--- Texto dado ---
Aqui cabe o questionamento: é adequado e democrático que um ministro do Supremo saque uma tese completamente dissociada de seu contexto — como um mágico que saca um coelho de uma cartola — para resolver um problema para o qual a Constituição já prevê a solução, simplesmente porque ele não concorda com a prescrição constitucional?
O julgamento da repercussão geral nos temas 881 e 885 e as teses do ministro Barroso
Chegamos, finalmente, ao capítulo mais recente da história, no qual por ocasião do julgamento dos temas 881 e 885, o ministro Luís Roberto Barroso defendeu expressamente que o Supremo Tribunal Federal deve se pronunciar objetivamente sobre a mutação constitucional do artigo 52, X, da Constituição Federal.
Veja-se que a origem dos recursos dizia respeito à existência de coisa julgada em decisões favoráveis ao contribuinte referentes à CSLL, proferidas em sede de controle difuso; o Fisco postulava pela cessação da coisa julgada em relações tributárias de trato continuado e o ministro conseguiu avançar para uma tentativa de reescrita do sistema de controle de constitucionalidade brasileiro (!!!).
---
Segundo o texto dado, qual ministro defendeu que o Supremo Tribunal Federal deve se pronunciar objetivamente sobre a mutação constitucional do artigo 52, X, da Constituição Federal?
--- Dados extraídos ---
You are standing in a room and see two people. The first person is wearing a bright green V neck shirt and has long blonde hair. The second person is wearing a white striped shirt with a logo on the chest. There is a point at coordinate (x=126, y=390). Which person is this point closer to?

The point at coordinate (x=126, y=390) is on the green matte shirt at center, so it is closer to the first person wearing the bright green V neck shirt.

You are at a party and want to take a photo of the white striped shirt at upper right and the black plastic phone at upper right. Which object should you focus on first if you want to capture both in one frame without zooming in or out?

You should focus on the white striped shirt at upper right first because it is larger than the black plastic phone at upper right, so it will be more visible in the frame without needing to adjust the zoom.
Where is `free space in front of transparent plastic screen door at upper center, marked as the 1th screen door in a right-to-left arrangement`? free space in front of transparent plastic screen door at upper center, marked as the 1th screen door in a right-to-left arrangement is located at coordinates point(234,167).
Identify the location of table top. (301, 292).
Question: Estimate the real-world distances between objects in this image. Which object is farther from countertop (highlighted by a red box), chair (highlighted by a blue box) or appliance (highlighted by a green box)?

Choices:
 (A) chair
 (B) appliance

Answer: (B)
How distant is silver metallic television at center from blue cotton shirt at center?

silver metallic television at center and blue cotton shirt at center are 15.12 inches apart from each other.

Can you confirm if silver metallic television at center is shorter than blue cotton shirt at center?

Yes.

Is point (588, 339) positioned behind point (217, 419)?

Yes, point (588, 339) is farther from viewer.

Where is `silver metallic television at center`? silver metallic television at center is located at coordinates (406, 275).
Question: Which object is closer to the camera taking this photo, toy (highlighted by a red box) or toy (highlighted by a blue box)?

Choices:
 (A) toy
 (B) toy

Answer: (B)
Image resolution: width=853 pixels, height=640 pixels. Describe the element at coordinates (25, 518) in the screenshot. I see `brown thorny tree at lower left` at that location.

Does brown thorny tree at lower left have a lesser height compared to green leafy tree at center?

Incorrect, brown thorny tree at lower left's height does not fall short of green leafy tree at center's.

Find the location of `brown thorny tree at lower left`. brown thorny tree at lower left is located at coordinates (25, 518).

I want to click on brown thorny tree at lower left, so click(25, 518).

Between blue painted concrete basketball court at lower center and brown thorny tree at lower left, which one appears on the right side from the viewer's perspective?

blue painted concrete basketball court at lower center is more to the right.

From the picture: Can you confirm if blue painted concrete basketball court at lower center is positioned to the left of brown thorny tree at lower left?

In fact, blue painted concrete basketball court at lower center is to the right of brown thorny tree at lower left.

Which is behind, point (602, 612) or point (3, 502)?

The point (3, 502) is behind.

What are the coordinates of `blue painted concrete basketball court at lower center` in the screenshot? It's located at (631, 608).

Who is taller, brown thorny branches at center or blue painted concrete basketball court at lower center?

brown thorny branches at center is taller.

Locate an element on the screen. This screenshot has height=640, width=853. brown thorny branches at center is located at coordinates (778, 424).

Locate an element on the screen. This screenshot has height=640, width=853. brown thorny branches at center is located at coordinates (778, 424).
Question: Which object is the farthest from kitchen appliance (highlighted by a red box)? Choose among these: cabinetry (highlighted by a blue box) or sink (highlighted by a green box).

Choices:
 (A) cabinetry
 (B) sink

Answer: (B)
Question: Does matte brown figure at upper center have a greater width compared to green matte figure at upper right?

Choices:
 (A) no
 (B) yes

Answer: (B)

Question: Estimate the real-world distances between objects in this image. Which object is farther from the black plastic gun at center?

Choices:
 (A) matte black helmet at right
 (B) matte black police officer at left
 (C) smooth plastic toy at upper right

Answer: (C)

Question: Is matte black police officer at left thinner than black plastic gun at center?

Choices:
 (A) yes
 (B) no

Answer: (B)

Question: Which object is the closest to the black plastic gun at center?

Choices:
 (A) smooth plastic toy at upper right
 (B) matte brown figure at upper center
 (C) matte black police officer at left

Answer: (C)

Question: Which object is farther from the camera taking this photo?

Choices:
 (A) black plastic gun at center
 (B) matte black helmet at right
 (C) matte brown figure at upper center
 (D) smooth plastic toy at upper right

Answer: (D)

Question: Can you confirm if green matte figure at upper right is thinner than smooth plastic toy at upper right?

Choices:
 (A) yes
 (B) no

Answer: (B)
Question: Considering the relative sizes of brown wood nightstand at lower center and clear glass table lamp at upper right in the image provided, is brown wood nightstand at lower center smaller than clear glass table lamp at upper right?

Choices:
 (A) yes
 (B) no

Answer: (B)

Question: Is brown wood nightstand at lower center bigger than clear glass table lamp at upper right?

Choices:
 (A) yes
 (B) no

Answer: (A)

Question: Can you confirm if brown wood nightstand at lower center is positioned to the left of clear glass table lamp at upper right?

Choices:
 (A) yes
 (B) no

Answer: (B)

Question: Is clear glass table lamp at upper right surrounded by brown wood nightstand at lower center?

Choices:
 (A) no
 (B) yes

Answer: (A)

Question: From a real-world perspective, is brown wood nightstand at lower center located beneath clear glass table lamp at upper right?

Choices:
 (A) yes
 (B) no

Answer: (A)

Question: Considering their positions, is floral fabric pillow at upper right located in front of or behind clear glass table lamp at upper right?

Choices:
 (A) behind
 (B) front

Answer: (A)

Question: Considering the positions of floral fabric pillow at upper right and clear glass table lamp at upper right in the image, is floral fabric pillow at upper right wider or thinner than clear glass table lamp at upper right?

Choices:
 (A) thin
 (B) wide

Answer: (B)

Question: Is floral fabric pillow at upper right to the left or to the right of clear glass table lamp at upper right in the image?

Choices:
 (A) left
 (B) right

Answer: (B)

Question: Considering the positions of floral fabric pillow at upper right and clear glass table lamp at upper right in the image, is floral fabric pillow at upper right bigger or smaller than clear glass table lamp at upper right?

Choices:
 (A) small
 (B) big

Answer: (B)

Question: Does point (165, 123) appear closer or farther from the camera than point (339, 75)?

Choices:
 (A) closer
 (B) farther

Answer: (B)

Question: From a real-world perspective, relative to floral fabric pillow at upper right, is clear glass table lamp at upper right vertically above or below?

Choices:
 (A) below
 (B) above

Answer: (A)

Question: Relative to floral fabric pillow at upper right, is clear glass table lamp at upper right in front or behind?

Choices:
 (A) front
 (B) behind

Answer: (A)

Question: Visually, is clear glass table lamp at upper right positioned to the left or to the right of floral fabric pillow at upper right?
---
* _Resposta esperada_
O ministro Luís Roberto Barroso.